İlk derece mahkemesinin verdiği kararda, (g) ve/veya (h) bentlerindeki hukuka aykırılıklar ile birlikte diğer hukuka kesin aykırılık hallerinden birinin tespit edilmiş olması durumunda, mevcut düzenlemede genel kural devreye girmeli ve bozma kararı verilerek dosya yeniden incelenmek ve hükmolunmak üzere ilk derece mahkemesine gönderilmelidir. Örneğin, gerekçesizlik veya savunma hakkının kısıtlandığı hallerin yanısıra dosyada aynı zamanda mahkemenin kanuna uygun olarak teşekkül etmemiş olması, hükmün hukuka aykırı yöntemlerle elde edilen delile dayanması, soruşturma veya kovuşturma şartının gerçekleşmediğinin ya da önödeme ve uzlaştırma usulünün uygulanmaması gibi hallerle birlikte gerçekleşebilir. Böyle durumlarda zaten bozma nedeni olduğu için, bozma nedeni dışında kalan hususlar da belirtilerek bozma kararı verilebilir. Çünkü zaten bozma nedeni sayılan hukuka aykırılıktan dolayı yasal zorunlu olarak bozma kararı verilecektir. Böylelikle gerekçesizlik dışındaki sebeplerle hükmü bozulan ilk derece mahkemesi, diğer bozma sebepleriyle birlikte gerekçeli karar yükümlülüğünü yerine getirebilecek ve hukuka uygun şekilde gerekçelendirmiş yeni bir hüküm kurabilecektir.[3]

Yukarıda belirtilen iki hal, 27.11.2025 tarihinde TBMM’ye sevk edilen ve 11. Yargı Paketi olarak bilinen Türk Ceza Kanunu ve Bazı Kanunlarda Değişiklik Yapılmasına Dair Kanun teklifinin 25. maddesiyle düzenleme eski haline getirilmektedir. Buna göre bu iki hal, istinaf incelemesi yönünden de tıpkı temyiz incelemesi gibi hukuka kesin aykırılık hâlleri olarak bozma nedeni olacaktır. Bu durumda dosya ilk derece mahkemesine gönderilecek ve tekrar esas numarası verilip yargılamaya devam edilecektir. Bozma sonrası verilen kararın niteliğine göre karar itiraz veya istinaf kanun yoluna tabi olacaktır. Bu şekildeki yasal değişiklik takdirinin, istinaf ceza daireleri yönünden bozma kararı verilmesi açısından geniş bir takdiri durum getirecektir. Değişikliğin, dosyaların karar sürecine olan yansımasının toplam süre itibariyle uzama yönünden olup olmayacağını ise uygulama gösterecektir.

Asım EKREN

İstanbul Bölge Adliye Mahkemesi Cumhuriyet Savcısı

Kaynak:

Uygulamada İstinaf Ceza El Kitabı, Filiz Kitabevi, 2025, 6.Baskı, s.259 vd

------------

[1] 20.07.2017 tarih ve 7035 sayılı Kanun’un 15. maddesiyle değişik ve 20.11.2017 tarih, 696 sayılı KHK’nın 98. maddesiyle

değişik (01.02.2018 tarihli ve 7079 sayılı Kanun‘un 92. maddesiyle aynen kabul edilmiştir.)

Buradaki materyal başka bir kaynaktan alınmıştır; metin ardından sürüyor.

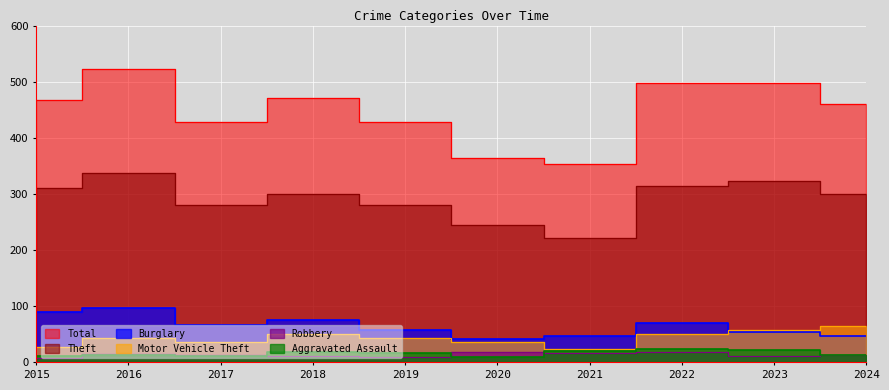

Reading left to right, what are all the values shown in this chart?

Theft: 311	337	280	300	281	245	221	314	323	300
Burglary: 90	96	67	75	58	42	47	70	54	47
Motor Vehicle Theft: 27	44	36	50	43	37	23	50	58	64
Robbery: 8	15	13	11	9	19	16	19	12	13
Aggravated Assault: 12	13	12	19	16	9	21	23	22	14
Total: 468	522	428	471	429	364	354	498	497	460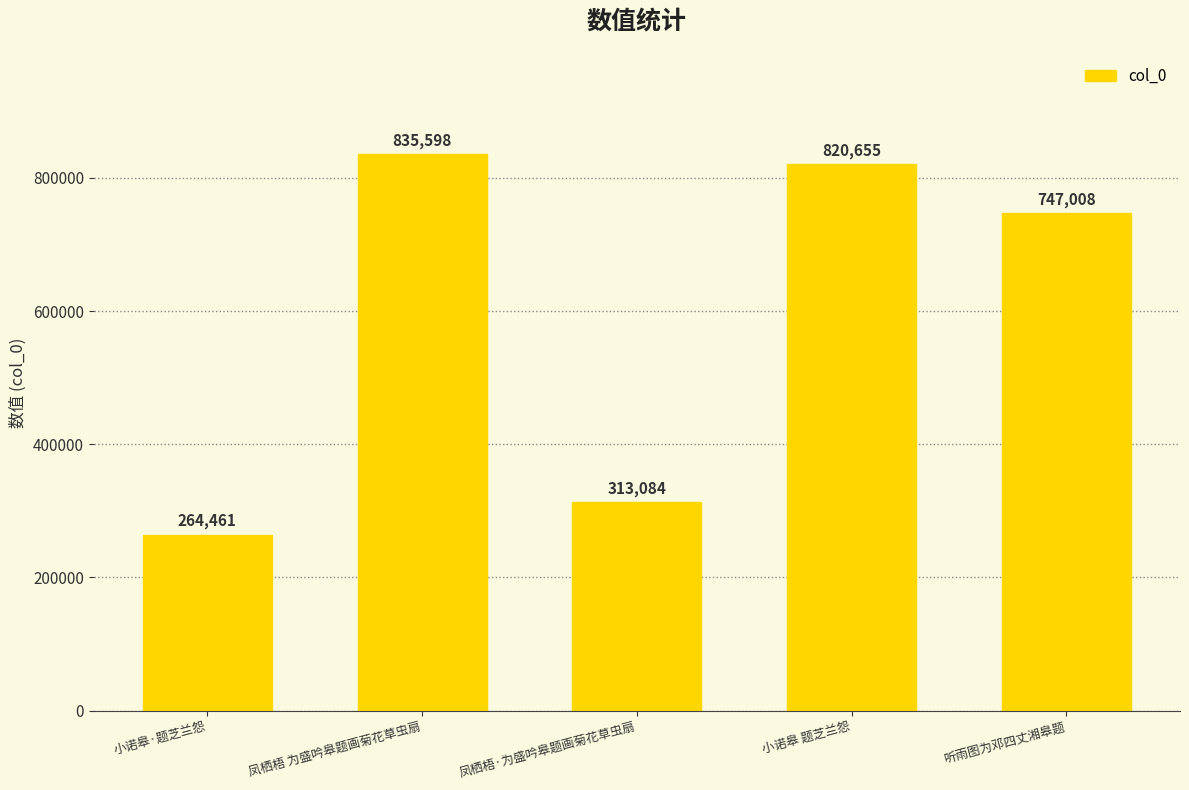

Reading left to right, transcribe all the data shown in this chart.

264461	835598	313084	820655	747008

[2] - Örneğin, İstanbul BAM, 16.CD, 11.07.2024, E.2024/1918, K.2024/2012: 29.02.2024; Antalya BAM, 9.CD, 18.07.2024, E.2023/2909, K.2024/2442; Ankara BAM, 20.CD, 10.07.2024, E.2023/2265, K.2024/1650; Konya BAM, 8.CD, 02.05.2024, E. 2023/2144, K.2024/1143; İstanbul BAM, 21.CD, 18.07.2024, E.2024/2338, K.2024/4308; Kayseri BAM, 8.CD, 18.07.2024, E.2023/2143, K.2024/1120 sayılı ilamları bu yöndedir.

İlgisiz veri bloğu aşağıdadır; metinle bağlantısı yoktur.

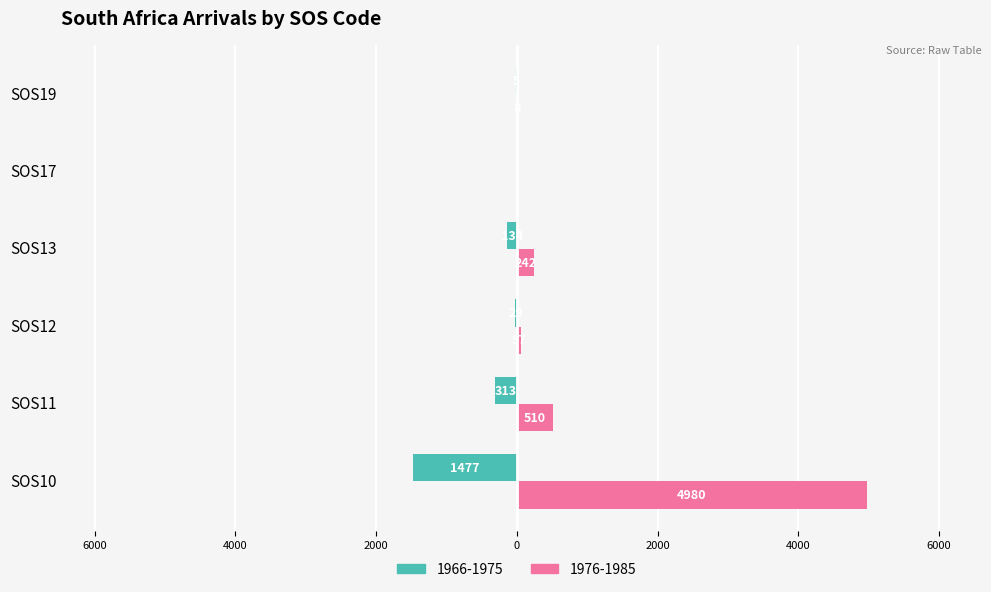

What is the value of the 1976-1985 bar at the 1st from the left?

4980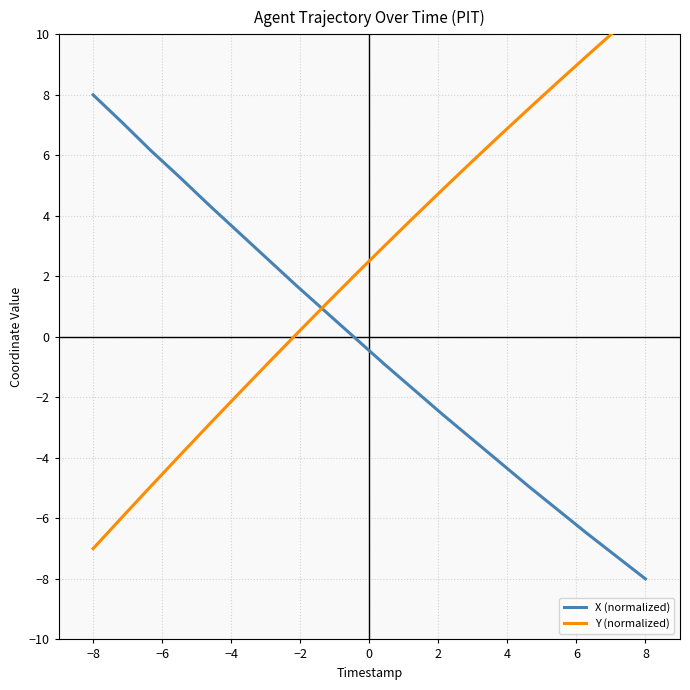

How many intersections are there between Y (normalized) and X (normalized)?

1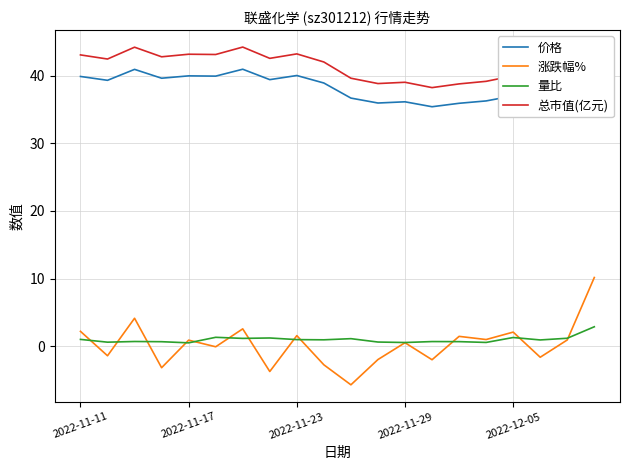

Rank the series by their maximum value, from lowest to highest.

量比, 涨跌幅%, 价格, 总市值(亿元)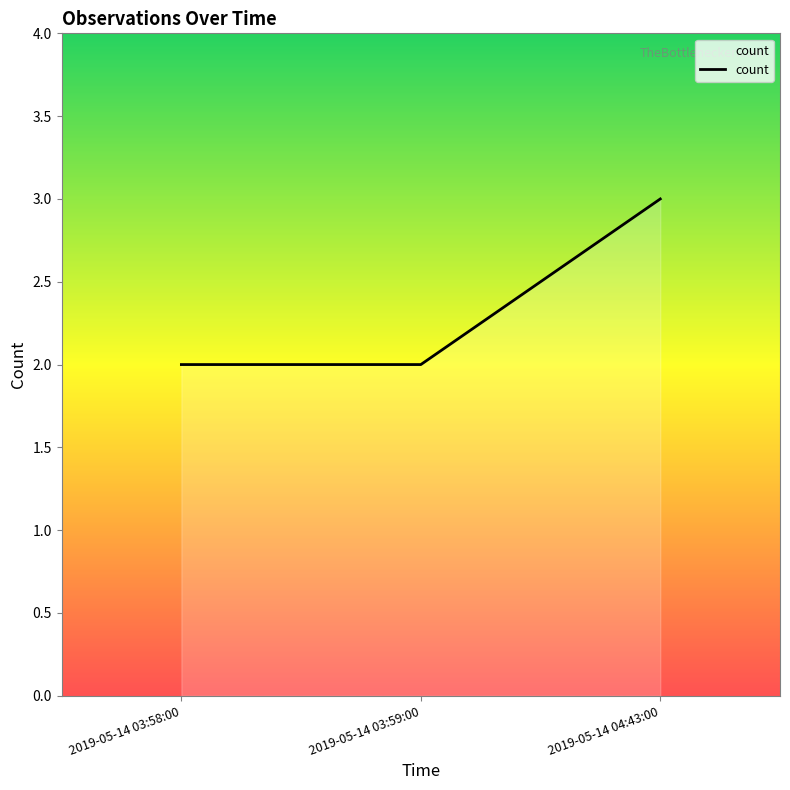

What is the minimum value shown in the chart?

2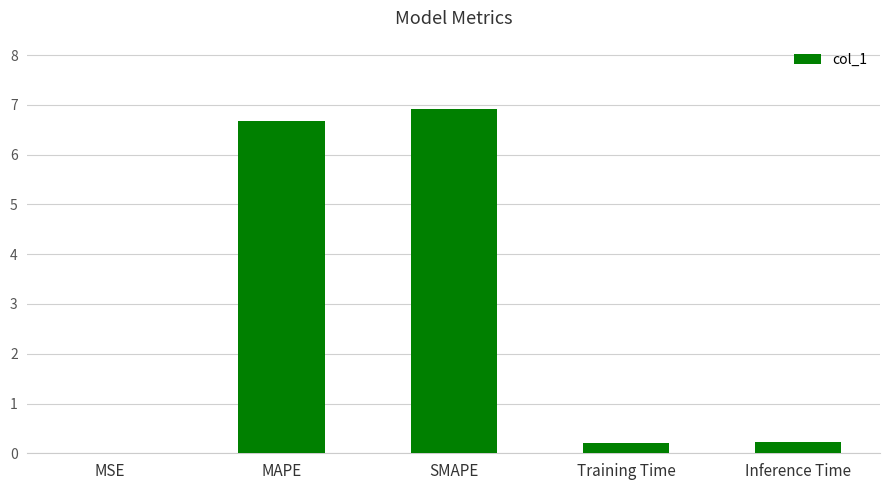

True or false: the data shows 2.7 at SMAPE.

False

-Örneğin, Ankara BAM, 16.CD, 11.07.2024, E.2024/2035, K.2024/2668; Trabzon BAM, 4.CD, 10.07.2024, E.2024/567, K.2024/1366; Diyarbakır BAM, 12.CD, 09.07.2024, E.2023/1365, K.2024/1852; Erzurum BAM, 3.CD, 05.07.2024, E.2023/432, K.2024/2770; Konya BAM, 7.CD, 03.07.2024, E.2024/998, K.2024/1076; İstanbul BAM, 21.CD, 24.04.2024, E.2022/3582, K.2024/2006; Bursa BAM, 11.CD, 16.07.2024, E.2023/2856, K.2024/2666; Gaziantep BAM, 18.CD, 06.03.2024, E.2023/631, K.2024/702; İzmir BAM, 10.CD, 31.01.2024, E.2024/94, K.2024/119; Adana BAM, 9.CD, 25.12.2023, E.2021/2723, K.2023/2353; Sakarya BAM, 8.CD, 04.10.2023, E.2023/553, K.2023/1667; Samsun BAM, 1.CD, 24.11.2022, E.2022/2325, K.2022/2840 sayılı ilamlar, farklı gerekçelerle ama aynı hukuki mahiyettedir.

[3] Zafer İÇER, Ceza Muhakemesinde Gerekçeli Karar Hakkının Anayasa Mahkemesine Bireysel Başvuru Yoluyla Korunması, Ankara, Seçkin, 2023, s.128.